> [Exercise directions]: Output every line of text in the listing below verbatim, and leave the pictures out.

> [Material supplied]:
· · · · ·
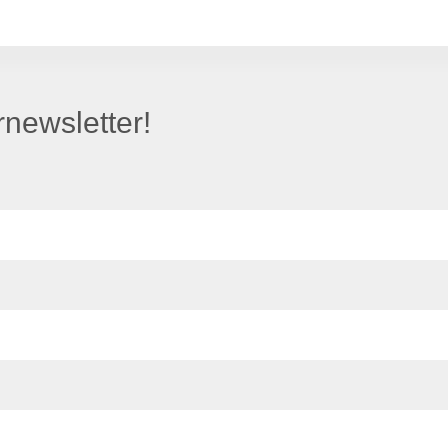
newsletter!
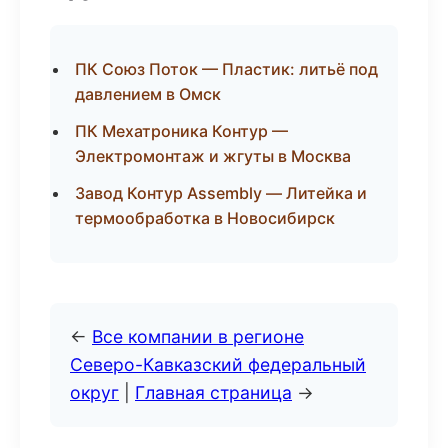
ПК Союз Поток — Пластик: литьё под
давлением в Омск
ПК Мехатроника Контур —
Электромонтаж и жгуты в Москва
Завод Контур Assembly — Литейка и
термообработка в Новосибирск
←
Все компании в регионе
Северо-Кавказский федеральный
округ
|
Главная страница
→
· · · · ·
> [Response area]:
newsletter!
ПК Союз Поток — Пластик: литьё под
давлением в Омск
ПК Мехатроника Контур —
Электромонтаж и жгуты в Москва
Завод Контур Assembly — Литейка и
термообработка в Новосибирск
←
Все компании в регионе
Северо-Кавказский федеральный
округ
|
Главная страница
→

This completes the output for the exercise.